Spy for the Marquis de Lafayette
Lafayette was born into slavery about 1748, probably on the property of his enslaver, William Armistead, in New Kent County a few miles east of Richmond. No references to him during his lifetime identified him as James Armistead or as James Armistead Lafayette, but some later writers incorrectly assumed that he had been named James Armistead.
When the British army invaded Virginia during the spring of 1781, Continental army officers needed reliable information about the enemy’s strength and strategy. By this time, William Armistead was serving as state commissary of military supplies and was in Richmond with his body servant James. Like many other African Americans, James found it easy to pass through the lines in the guise of a servant, laborer, or teamster. He began spying, with the consent of Armistead, for the marquis de Lafayette, then in command of the Continental army in Virginia. James was a double agent who pretended to spy on the American army on behalf of the British but repeated to Lafayette the conversations he overheard waiting tables at the headquarters of General Charles Cornwallis in Yorktown.

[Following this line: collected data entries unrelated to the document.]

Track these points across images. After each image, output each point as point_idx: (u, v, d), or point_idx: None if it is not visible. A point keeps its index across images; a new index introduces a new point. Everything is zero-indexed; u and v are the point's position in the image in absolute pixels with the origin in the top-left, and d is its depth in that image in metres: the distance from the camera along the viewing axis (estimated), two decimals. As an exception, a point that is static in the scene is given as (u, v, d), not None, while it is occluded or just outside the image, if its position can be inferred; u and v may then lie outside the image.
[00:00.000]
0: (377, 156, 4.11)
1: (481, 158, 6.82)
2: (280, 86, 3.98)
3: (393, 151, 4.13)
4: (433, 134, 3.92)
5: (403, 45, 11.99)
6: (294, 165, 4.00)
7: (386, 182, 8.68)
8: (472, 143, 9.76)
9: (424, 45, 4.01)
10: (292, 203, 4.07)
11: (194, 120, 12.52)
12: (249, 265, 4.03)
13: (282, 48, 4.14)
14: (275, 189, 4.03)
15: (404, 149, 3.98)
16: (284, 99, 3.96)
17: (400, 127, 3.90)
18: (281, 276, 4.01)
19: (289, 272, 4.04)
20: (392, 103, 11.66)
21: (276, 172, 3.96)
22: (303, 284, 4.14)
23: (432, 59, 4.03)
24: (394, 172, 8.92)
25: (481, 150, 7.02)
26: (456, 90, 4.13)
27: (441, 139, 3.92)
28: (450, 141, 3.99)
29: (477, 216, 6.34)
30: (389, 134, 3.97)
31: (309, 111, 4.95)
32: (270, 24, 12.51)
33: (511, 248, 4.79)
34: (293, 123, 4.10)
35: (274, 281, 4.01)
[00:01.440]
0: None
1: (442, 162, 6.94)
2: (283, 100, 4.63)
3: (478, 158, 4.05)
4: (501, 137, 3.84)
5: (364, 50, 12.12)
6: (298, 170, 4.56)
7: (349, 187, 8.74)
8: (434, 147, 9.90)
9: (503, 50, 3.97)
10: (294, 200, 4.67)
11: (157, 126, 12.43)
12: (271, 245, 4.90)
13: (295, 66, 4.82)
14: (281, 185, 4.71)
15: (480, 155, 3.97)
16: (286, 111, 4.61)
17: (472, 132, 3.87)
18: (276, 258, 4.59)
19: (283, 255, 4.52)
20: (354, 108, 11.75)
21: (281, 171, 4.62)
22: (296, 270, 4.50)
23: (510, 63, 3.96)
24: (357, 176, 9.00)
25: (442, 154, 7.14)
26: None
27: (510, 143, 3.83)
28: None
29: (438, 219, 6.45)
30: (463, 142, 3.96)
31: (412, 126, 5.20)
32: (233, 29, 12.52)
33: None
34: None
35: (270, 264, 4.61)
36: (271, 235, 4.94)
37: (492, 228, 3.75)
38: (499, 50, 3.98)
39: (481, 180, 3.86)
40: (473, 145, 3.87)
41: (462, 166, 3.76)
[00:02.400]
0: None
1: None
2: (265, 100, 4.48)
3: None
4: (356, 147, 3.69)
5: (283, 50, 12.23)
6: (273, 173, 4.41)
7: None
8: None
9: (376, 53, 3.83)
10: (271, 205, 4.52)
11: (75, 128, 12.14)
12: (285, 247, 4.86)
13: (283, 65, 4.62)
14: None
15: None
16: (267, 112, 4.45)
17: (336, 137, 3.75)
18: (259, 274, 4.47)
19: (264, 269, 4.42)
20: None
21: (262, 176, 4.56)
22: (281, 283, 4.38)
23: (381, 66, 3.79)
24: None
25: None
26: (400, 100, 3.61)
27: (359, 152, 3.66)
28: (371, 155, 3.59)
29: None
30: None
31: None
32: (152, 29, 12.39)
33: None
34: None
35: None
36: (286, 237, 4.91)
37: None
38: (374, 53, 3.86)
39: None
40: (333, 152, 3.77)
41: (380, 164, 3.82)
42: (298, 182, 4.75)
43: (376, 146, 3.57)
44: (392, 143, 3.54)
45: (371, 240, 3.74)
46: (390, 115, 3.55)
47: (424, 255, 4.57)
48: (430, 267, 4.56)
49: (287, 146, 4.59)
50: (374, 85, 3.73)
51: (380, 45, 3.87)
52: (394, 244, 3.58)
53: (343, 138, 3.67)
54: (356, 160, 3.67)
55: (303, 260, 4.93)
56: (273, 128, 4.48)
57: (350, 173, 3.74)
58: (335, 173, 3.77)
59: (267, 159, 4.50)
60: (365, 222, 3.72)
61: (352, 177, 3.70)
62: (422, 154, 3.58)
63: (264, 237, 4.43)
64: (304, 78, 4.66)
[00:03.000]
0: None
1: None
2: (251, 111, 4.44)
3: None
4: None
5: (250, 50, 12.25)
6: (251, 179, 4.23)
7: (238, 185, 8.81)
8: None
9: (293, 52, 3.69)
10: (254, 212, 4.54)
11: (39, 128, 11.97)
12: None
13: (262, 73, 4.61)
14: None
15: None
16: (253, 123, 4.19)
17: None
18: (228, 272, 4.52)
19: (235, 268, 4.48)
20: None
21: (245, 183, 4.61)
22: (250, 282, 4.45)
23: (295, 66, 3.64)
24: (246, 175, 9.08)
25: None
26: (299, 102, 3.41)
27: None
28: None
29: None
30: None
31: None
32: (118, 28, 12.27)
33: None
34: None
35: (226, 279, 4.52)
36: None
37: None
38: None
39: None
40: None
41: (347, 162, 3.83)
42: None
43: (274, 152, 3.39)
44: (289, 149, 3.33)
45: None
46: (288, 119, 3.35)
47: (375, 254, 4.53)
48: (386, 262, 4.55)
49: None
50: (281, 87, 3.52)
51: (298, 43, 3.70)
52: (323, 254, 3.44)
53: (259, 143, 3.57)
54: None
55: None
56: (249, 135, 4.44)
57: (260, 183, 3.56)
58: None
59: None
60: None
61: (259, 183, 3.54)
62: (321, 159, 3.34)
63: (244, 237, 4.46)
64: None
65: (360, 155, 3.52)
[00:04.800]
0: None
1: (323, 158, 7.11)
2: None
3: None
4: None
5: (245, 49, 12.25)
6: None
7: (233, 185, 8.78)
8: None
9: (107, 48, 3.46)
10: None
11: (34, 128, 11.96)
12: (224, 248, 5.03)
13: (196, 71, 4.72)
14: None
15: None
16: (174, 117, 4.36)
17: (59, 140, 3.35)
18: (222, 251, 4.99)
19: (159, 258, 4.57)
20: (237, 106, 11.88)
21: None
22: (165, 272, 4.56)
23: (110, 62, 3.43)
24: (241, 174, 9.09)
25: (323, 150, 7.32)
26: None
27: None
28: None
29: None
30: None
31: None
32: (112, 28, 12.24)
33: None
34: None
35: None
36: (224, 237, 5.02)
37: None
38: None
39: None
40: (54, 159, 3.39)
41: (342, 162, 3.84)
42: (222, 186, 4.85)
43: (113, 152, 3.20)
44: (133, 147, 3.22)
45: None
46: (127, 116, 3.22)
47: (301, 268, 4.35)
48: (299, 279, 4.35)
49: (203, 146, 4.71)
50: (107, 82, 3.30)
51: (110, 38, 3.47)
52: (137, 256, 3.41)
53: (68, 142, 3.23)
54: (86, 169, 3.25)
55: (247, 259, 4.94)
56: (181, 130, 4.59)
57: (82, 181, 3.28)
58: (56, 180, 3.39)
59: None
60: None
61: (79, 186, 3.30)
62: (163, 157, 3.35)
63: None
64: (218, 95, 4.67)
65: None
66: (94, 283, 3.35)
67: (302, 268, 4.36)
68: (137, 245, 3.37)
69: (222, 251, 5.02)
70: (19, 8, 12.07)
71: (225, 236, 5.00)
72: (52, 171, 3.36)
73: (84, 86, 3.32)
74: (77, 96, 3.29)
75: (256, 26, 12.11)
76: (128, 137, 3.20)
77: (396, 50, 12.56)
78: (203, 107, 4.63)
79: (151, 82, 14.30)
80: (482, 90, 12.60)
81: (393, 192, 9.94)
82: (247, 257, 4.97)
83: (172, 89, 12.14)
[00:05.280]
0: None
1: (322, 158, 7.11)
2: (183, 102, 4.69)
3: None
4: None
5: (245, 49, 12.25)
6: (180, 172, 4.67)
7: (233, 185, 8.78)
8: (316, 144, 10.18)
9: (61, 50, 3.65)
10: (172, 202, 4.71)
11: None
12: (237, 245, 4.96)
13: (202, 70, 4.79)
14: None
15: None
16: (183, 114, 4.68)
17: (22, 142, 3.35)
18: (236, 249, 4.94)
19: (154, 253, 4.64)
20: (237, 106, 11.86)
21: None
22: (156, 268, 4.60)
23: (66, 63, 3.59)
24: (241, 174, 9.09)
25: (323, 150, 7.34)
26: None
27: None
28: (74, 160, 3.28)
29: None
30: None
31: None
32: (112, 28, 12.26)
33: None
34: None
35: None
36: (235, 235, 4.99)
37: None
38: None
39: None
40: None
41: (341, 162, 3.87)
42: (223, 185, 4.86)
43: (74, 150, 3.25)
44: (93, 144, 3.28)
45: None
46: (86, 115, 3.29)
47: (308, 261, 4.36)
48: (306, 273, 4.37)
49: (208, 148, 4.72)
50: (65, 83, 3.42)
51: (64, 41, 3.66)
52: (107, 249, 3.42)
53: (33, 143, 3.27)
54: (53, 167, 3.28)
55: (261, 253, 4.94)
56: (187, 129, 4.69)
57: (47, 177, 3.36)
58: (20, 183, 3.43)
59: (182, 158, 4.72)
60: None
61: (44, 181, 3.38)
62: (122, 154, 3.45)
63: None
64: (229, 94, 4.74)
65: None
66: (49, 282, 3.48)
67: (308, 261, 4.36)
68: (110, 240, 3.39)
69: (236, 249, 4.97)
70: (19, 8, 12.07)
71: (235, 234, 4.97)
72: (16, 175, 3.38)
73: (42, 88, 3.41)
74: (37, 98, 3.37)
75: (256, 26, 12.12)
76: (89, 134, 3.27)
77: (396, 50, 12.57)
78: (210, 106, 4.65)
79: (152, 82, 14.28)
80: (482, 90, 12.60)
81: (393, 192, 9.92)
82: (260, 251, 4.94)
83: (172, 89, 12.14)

James also carried messages from Lafayette to other agents behind the enemy’s lines, “of the most secret & important kind,” he later recalled in the formal third-person petition he presented to the General Assembly, “the possession of which if discovered on him would have most certainly endangered” his life. James also smuggled papers out of Cornwallis’s headquarters to confirm that the British general and his army intended to remain in Yorktown. Lafayette mentioned his spy, almost certainly James, in reports to General George Washington, calling him a “Correspondant of Mine Servant to Lord Cornwallis,” “My Honest friend,” and “A Very Sensible fellow.” A few days after Cornwallis surrendered on October 19, 1781, the British commander paid a courtesy visit to Lafayette and recognized James. “Ah you rogue,” a person who was present later recalled him saying, “then you have been playing me a trick all this time.”
After the Revolution
With the war concluded, James resumed his duties as Armistead’s enslaved laborer, but Lafayette did not forget him. On November 21, 1784, when James was attending Armistead, then a member of the House of Delegates in Richmond, he encountered Lafayette, who wrote the following statement for him: “This is to Certify that the Bearer By the Name of James Has done Essential Services to Me While I Had the Honour to Command in this State. His Intelligence from the Ennemy’s Camp were Industriously Collected and Most faithfully deliver’d. He perfectly Acquitted Himself With Some Important Commissions I Gave Him and Appears to me Entitled to Every Reward his Situation Can Admit of.”
Two weeks later James submitted a petition to the General Assembly to be emancipated for his service during the war, but despite Lafayette’s affidavit, the assembly adjourned before the committee to which it had been referred reported. The petition and the original of Lafayette’s certificate are lost. James filed a second petition on November 30, 1786, and the House of Delegates passed an act freeing him from slavery on December 25, 1786, and the Senate followed suit on January 1, 1787. James then took Lafayette as his surname. He resided in New Kent County, where about 1816 he bought two tracts of land that totaled forty acres.
James Lafayette may have married and had children, but the loss of the county’s records leaves much of his life undocumented. He was probably literate and could sign his name, which he rendered as James Fayette. By 1785, the French artist Jean-Baptiste Le Paon had painted a portrait of the marquis at Yorktown and included a fanciful representation of a Black servant, probably intended to be James, in an incongruous French livery. An engraving of the portrait was distributed in the United States and in Europe. In December 1818, James Lafayette petitioned the General Assembly a third time to request a pension based on his military service and his advanced “age of Three score years & ten.” The assembly granted him $60 in immediate relief and a pension of $40 annually, which he collected for the remainder of his life.
James Lafayette evidently became a familiar figure in Richmond, to which he traveled twice a year to collect his pension. A report in a Richmond newspaper early in the autumn of 1824 referred to him as “a very venerable and respectable free black man” and stated that he hoped to travel to Yorktown in October to greet his old commander, who was beginning a tour of the United States, but feared he was too poor to equip himself properly for the trip. When Lafayette visited Richmond late in October, though, James Lafayette was there, and during a procession to Capitol Square, the marquis recognized him in the crowd, called to him by name, and embraced him. Four years later when James E. Heath, the auditor of public accounts, published Edge-Hill, or, The Family of the Fitzroyals, A Novel, a two-volume fictional account of the Revolution, he made James Lafayette a subsidiary hero and on the last page quoted verbatim Lafayette’s statement about his services. The artist John Blennerhasset Martin painted a portrait of James Lafayette about that time and printed copies of it with the marquis’s testimony about his Revolutionary War service.
Lafayette died in Baltimore on August 9, 1830. The place of his burial is not known.